▶ **ZESTAW ĆWICZEŃ**
1. Podaj ponownie, słowo w słowo, część tekstu o stanowisku Prokuratora Generalnego: wszystko od „Przyjęte w nich” aż do „mają charakter dyskryminujący.”.
2. Przepisz dokładnie wiersze zebranych danych: wszystko od samego początku aż do wiersza zawierającego „Karawang, Program Jumat”, razem z tym wierszem. Obrazy pomiń w odpowiedzi.

▶ **FRAGMENT TEKSTU**

↓↓↓

Nieco bardziej złożone jest unormowanie zawarte w drugiej części zaskarżonego przepisu, przyjmujące domniemanie co do uzyskiwanych
dochodów w przypadku nie płacenia składek na ubezpieczenie społeczne. Na poparcie swojej argumentacji w tym zakresie Prokurator
Generalny przytoczył orzeczenia Trybunału Konstytucyjnego m.in. w sprawach o: sygn. K. 4/99 (OTK ZU Nr 7/1999, poz. 165),
sygn. P. 2/96 (OTK ZU Nr 1/1997, poz. 32). Powołując się na wyrok w sprawie SK 7/98 Prokurator Generalny akcentuje, iż możliwe
jest zróżnicowane podejście do zagadnienia zasady równości, w zależności od konkretnych sytuacji i faktycznych uwarunkowań
materii regulowanej prawem.
Dodatkowo Prokurator Generalny odwołuje się do art. 39a ust. 3 ustawy o najmie lokali i dodatkach mieszkaniowych, w którym
kryterium dochodu uprawniającego do dodatku mieszkaniowego określono również przez przyjęcie założenia, że dochód z prowadzenia
gospodarstwa rolnego ustala się na podstawie powierzchni gruntów w hektarach przeliczeniowych i przeciętnego dochodu z 1 ha
przeliczeniowego. Podobnie, jak to wynika z art. 18 ust. 8 ustawy o systemie ubezpieczeń społecznych, za podstawę wymiaru
składek osób, o których mowa w art. 6 ust. 1 pkt 5 tej ustawy, przyjęto zadeklarowaną kwotę nie niższą niż 60% przeciętnego
miesięcznego wynagrodzenia w poprzednim kwartale.
Przyjęte w zaskarżonych przepisach kryteria ustalania dochodu osób prowadzących działalność gospodarczą cechuje, w ocenie
Prokuratora Generalnego, konkretność i realizm rozwiązań prawnych, liczących się ze skomplikowanymi sytuacjami społeczno-gospodarczymi.
Przyjęte w nich założenia nie godzą, w sposób istotny, w zasadę proporcjonalności, skoro powiązane zostały z kryteriami mającymi
związek z omawianymi świadczeniami. Tym bardziej brak jest podstaw do twierdzenia, że zaskarżone przepisy mają charakter dyskryminujący.

↑↑↑

(Zebrane dane)
↓↓↓

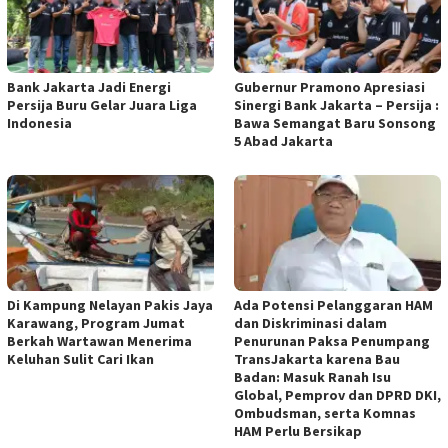
Bank Jakarta Jadi Energi
Gubernur Pramono Apresiasi
Persija Buru Gelar Juara Liga
Sinergi Bank Jakarta – Persija :
Indonesia
Bawa Semangat Baru Sonsong
5 Abad Jakarta
Di Kampung Nelayan Pakis Jaya
Ada Potensi Pelanggaran HAM
Karawang, Program Jumat
dan Diskriminasi dalam
Berkah Wartawan Menerima
Penurunan Paksa Penumpang
Keluhan Sulit Cari Ikan
TransJakarta karena Bau
Badan: Masuk Ranah Isu
Global, Pemprov dan DPRD DKI,
Ombudsman, serta Komnas
HAM Perlu Bersikap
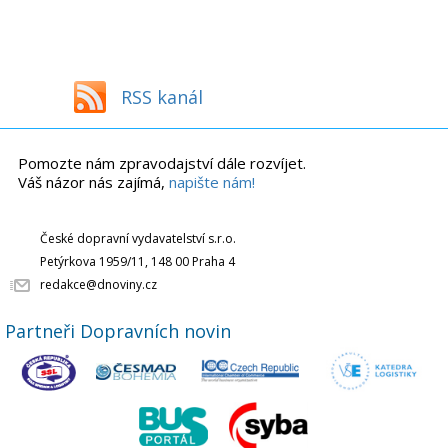
RSS kanál
Pomozte nám zpravodajství dále rozvíjet.
Váš názor nás zajímá,
napište nám!
České dopravní vydavatelství s.r.o.
Petýrkova 1959/11, 148 00 Praha 4
redakce@dnoviny.cz
Partneři Dopravních novin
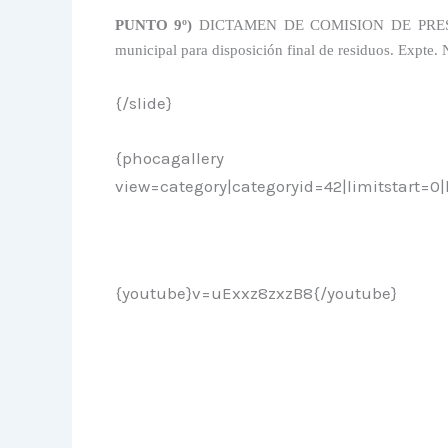
PUNTO 9º)
DICTAMEN DE COMISION DE
PRE
municipal para disposición final de residuos. Expte. 
{/slide}
{phocagallery
view=category|categoryid=42|limitstart=0|
{youtube}v=uExxz8zxzB8{/youtube}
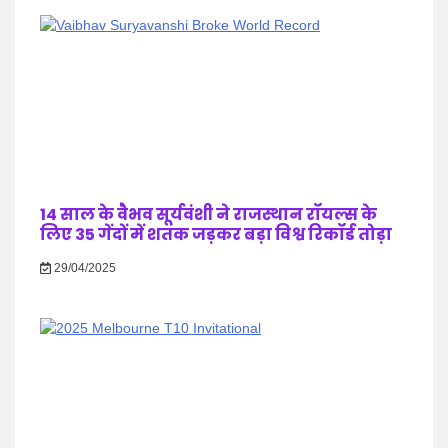
14 साल के वैभव सूर्यवंशी ने राजस्थान रॉयल्स के
लिए 35 गेंदों में शतक जड़कर बड़ा विश्व रिकॉर्ड तोड़ा
29/04/2025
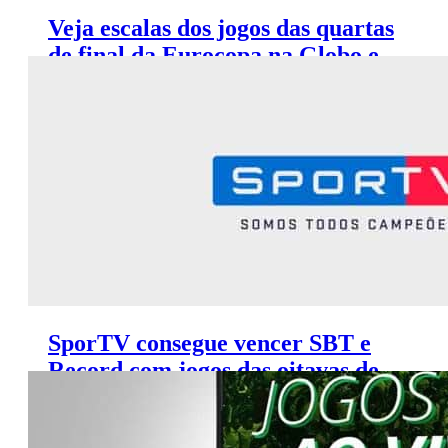
Veja escalas dos jogos das quartas
de final da Eurocopa na Globo e
SporTV
SporTV consegue vencer SBT e
Record com jogos das oitavas de
final da Eurocopa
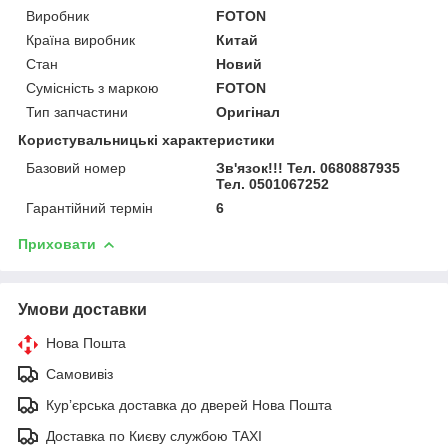
Виробник
FOTON
Країна виробник
Китай
Стан
Новий
Сумісність з маркою
FOTON
Тип запчастини
Оригінал
Користувальницькі характеристики
Базовий номер
Зв'язок!!! Тел. 0680887935
Тел. 0501067252
Гарантійний термін
6
Приховати
Умови доставки
Нова Пошта
Самовивіз
Курʼєрська доставка до дверей Нова Пошта
Доставка по Києву службою TAXI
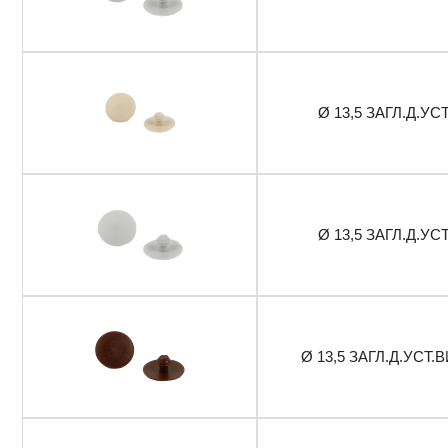
Ø 13,5 ЗАГЛ.Д.УС
Ø 13,5 ЗАГЛ.Д.УС
Ø 13,5 ЗАГЛ.Д.УСТ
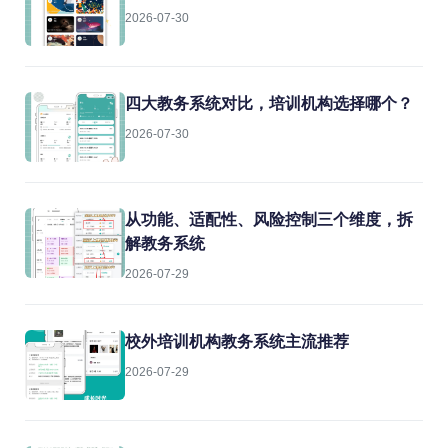
2026-07-30
四大教务系统对比，培训机构选择哪个？
2026-07-30
从功能、适配性、风险控制三个维度，拆
解教务系统
2026-07-29
校外培训机构教务系统主流推荐
2026-07-29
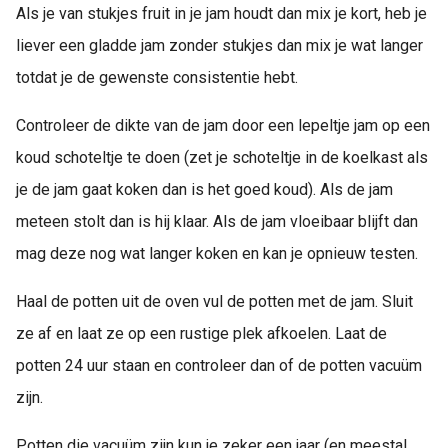
Als je van stukjes fruit in je jam houdt dan mix je kort, heb je
liever een gladde jam zonder stukjes dan mix je wat langer
totdat je de gewenste consistentie hebt.
Controleer de dikte van de jam door een lepeltje jam op een
koud schoteltje te doen (zet je schoteltje in de koelkast als
je de jam gaat koken dan is het goed koud). Als de jam
meteen stolt dan is hij klaar. Als de jam vloeibaar blijft dan
mag deze nog wat langer koken en kan je opnieuw testen.
Haal de potten uit de oven vul de potten met de jam. Sluit
ze af en laat ze op een rustige plek afkoelen. Laat de
potten 24 uur staan en controleer dan of de potten vacuüm
zijn.
Potten die vacuüm zijn kun je zeker een jaar (en meestal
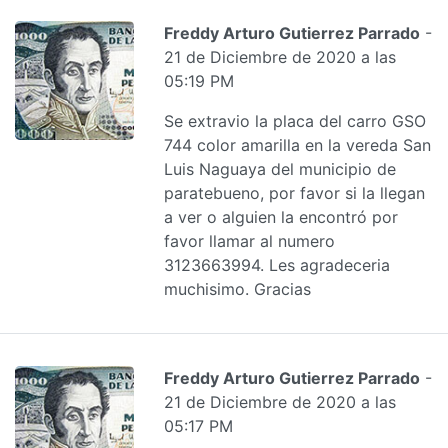
Freddy Arturo Gutierrez Parrado
-
21 de Diciembre de 2020 a las
05:19 PM
Se extravio la placa del carro GSO
744 color amarilla en la vereda San
Luis Naguaya del municipio de
paratebueno, por favor si la llegan
a ver o alguien la encontró por
favor llamar al numero
3123663994. Les agradeceria
muchisimo. Gracias
Freddy Arturo Gutierrez Parrado
-
21 de Diciembre de 2020 a las
05:17 PM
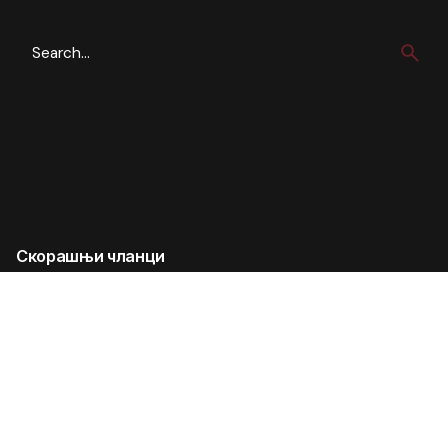
Search
for
Скорашњи чланци
Muzika je deo vašeg brenda: Zašto nije svejedno šta se
svira na poslovnim eventovima
Top 5 pesama za venčanje u 2026.
Top 10 pesama za venčanje u 2025.
Top pesme za venčanja 2023- Wonder Strings muzički
izbor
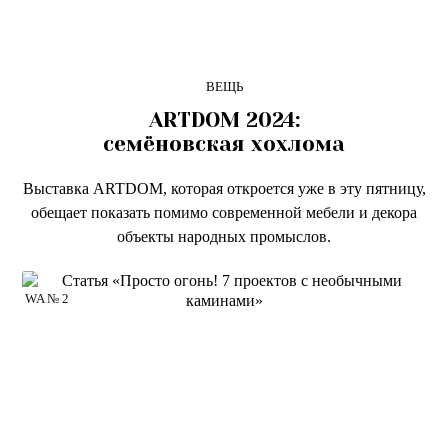
ВЕЩЬ
ARTDOM 2024:
семёновская хохлома
Выставка ARTDOM, которая откроется уже в эту пятницу,
обещает показать помимо современной мебели и декора
объекты народных промыслов.
WA № 2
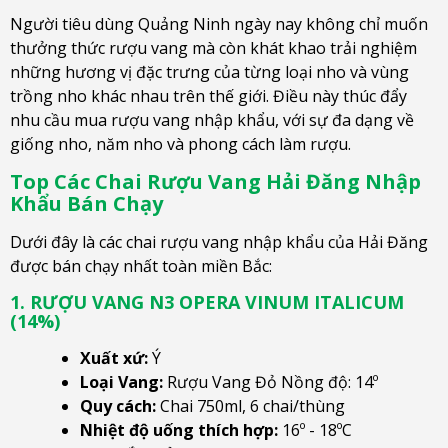
Người tiêu dùng Quảng Ninh ngày nay không chỉ muốn
thưởng thức rượu vang mà còn khát khao trải nghiệm
những hương vị đặc trưng của từng loại nho và vùng
trồng nho khác nhau trên thế giới. Điều này thúc đẩy
nhu cầu mua rượu vang nhập khẩu, với sự đa dạng về
giống nho, năm nho và phong cách làm rượu.
Top Các Chai Rượu Vang Hải Đăng Nhập
Khẩu Bán Chạy
Dưới đây là các chai rượu vang nhập khẩu của Hải Đăng
được bán chạy nhất toàn miền Bắc:
1. RƯỢU VANG N3 OPERA VINUM ITALICUM
(14%)
Xuất xứ:
Ý
Loại Vang:
Rượu Vang Đỏ Nồng độ: 14º
Quy cách:
Chai 750ml, 6 chai/thùng
Nhiệt độ uống thích hợp:
16º - 18ºC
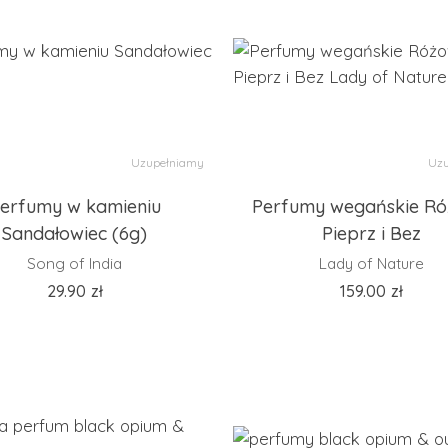
Uzupełniamy
Uzu
erfumy w kamieniu
Perfumy wegańskie R
Sandałowiec (6g)
Pieprz i Bez
Song of India
Lady of Nature
29.90
zł
159.00
zł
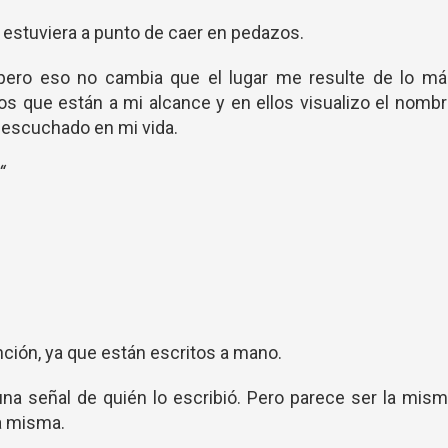
 estuviera a punto de caer en pedazos.
, pero eso no cambia que el lugar me resulte de lo má
ros que están a mi alcance y en ellos visualizo el nomb
a escuchado en mi vida.
“
nción, ya que están escritos a mano.
na señal de quién lo escribió. Pero parece ser la mis
la misma.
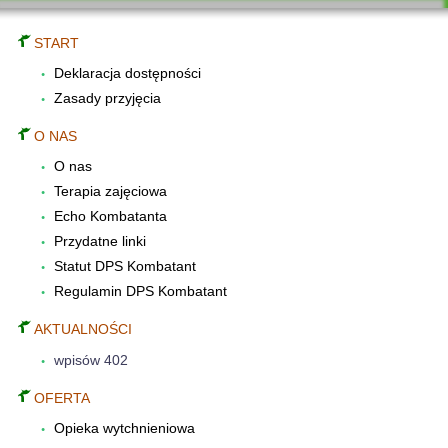
START
Deklaracja dostępności
Zasady przyjęcia
O NAS
O nas
Terapia zajęciowa
Echo Kombatanta
Przydatne linki
Statut DPS Kombatant
Regulamin DPS Kombatant
AKTUALNOŚCI
wpisów 402
OFERTA
Opieka wytchnieniowa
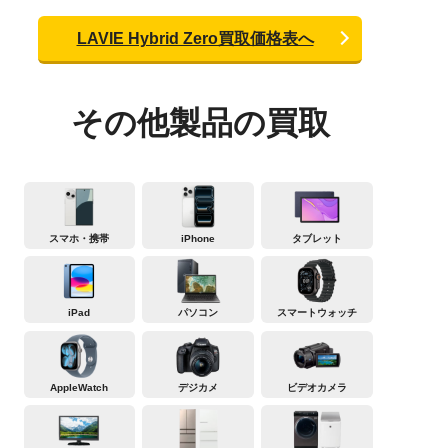
LAVIE Hybrid Zero買取価格表へ
その他製品の買取
スマホ・携帯
iPhone
タブレット
iPad
パソコン
スマートウォッチ
AppleWatch
デジカメ
ビデオカメラ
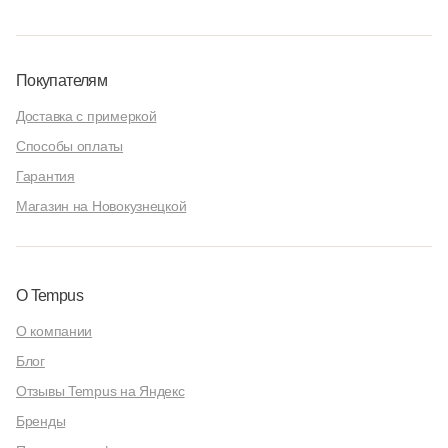
Покупателям
Доставка с примеркой
Способы оплаты
Гарантия
Магазин на Новокузнецкой
О Tempus
О компании
Блог
Отзывы Tempus на Яндекс
Бренды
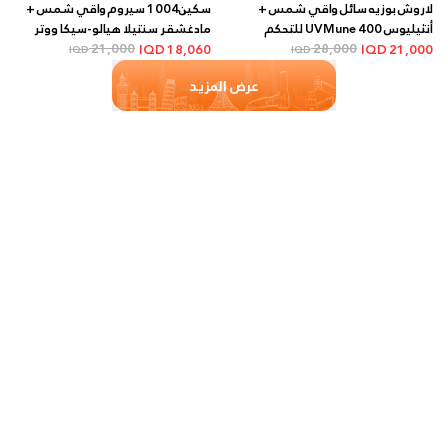
لاروش بوزيه سائل واقي شمس +
سكين1004 سيروم واقي شمس +
أنثيليوس UVMune 400 للتحكم
مادغشقر سنتيلا هيالو-سيكا ووتر
28,000
بالزيوت SPF50+ بلمسة مطفية +
فيت SPF50+ + 50 مل
21,000
IQD
18,060
IQD
21,000
IQD
IQD
50 مل
عرض المزيد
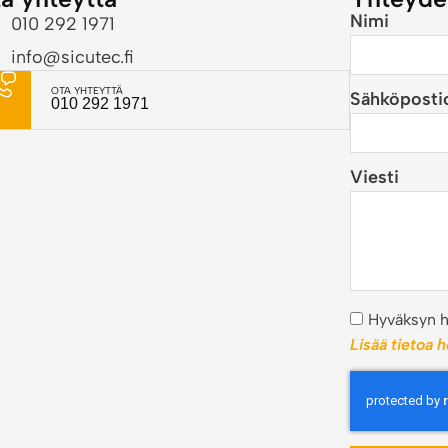
Nimi
010 292 1971
info@sicutec.fi
OTA YHTEYTTÄ
Sähköposti
010 292 1971
Viesti
Hyväksyn he
Lisää tietoa 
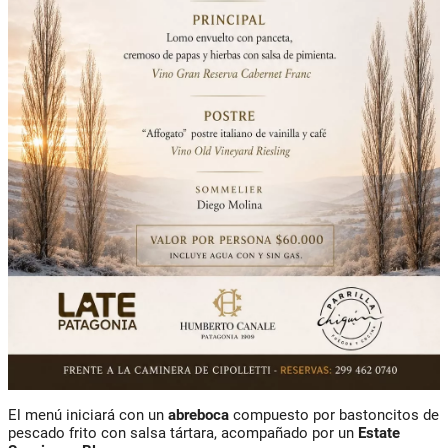
El menú iniciará con un
abreboca
compuesto por bastoncitos de
pescado frito con salsa tártara, acompañado por un
Estate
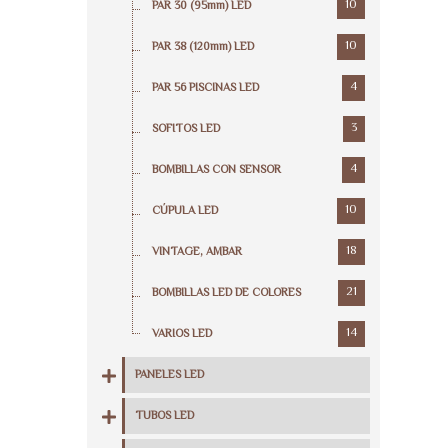
10
PAR 30 (95mm) LED
10
PAR 38 (120mm) LED
4
PAR 56 PISCINAS LED
3
SOFITOS LED
4
BOMBILLAS CON SENSOR
10
CÚPULA LED
18
VINTAGE, AMBAR
21
BOMBILLAS LED DE COLORES
14
VARIOS LED
PANELES LED
TUBOS LED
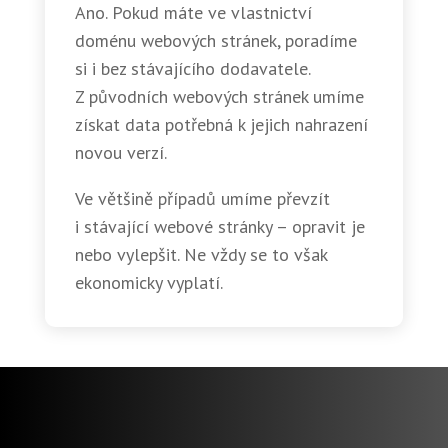
Ano. Pokud máte ve vlastnictví
doménu webových stránek, poradíme
si i bez stávajícího dodavatele.
Z původních webových stránek umíme
získat data potřebná k jejich nahrazení
novou verzí.
Ve většině případů umíme převzít
i stávající webové stránky – opravit je
nebo vylepšit. Ne vždy se to však
ekonomicky vyplatí.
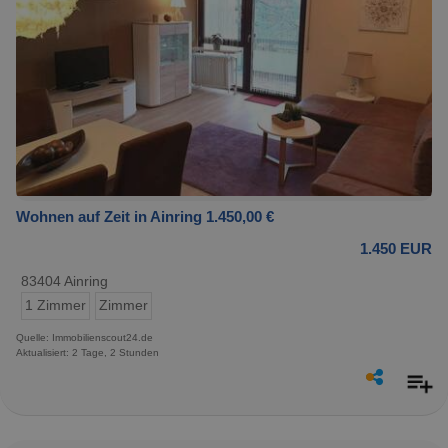
Wohnen auf Zeit in Ainring 1.450,00 €
1.450 EUR
83404 Ainring
1 Zimmer
Zimmer
Quelle: Immobilienscout24.de
Aktualisiert: 2 Tage, 2 Stunden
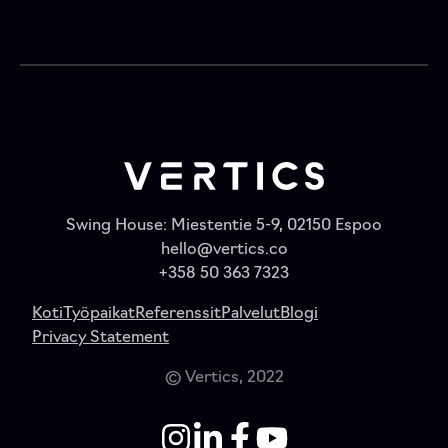
Swing House: Miestentie 5-9, 02150 Espoo
hello@vertics.co
+358 50 363 7323
Koti
Työpaikat
Referenssit
Palvelut
Blogi
Privacy Statement
© Vertics, 2022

↑↑↑

▶ **ODPOWIEDZI DO ZADAŃ**
1.
Przyjęte w nich założenia nie godzą, w sposób istotny, w zasadę proporcjonalności, skoro powiązane zostały z kryteriami mającymi
związek z omawianymi świadczeniami. Tym bardziej brak jest podstaw do twierdzenia, że zaskarżone przepisy mają charakter dyskryminujący.

2.
Bank Jakarta Jadi Energi
Gubernur Pramono Apresiasi
Persija Buru Gelar Juara Liga
Sinergi Bank Jakarta – Persija :
Indonesia
Bawa Semangat Baru Sonsong
5 Abad Jakarta
Di Kampung Nelayan Pakis Jaya
Ada Potensi Pelanggaran HAM
Karawang, Program Jumat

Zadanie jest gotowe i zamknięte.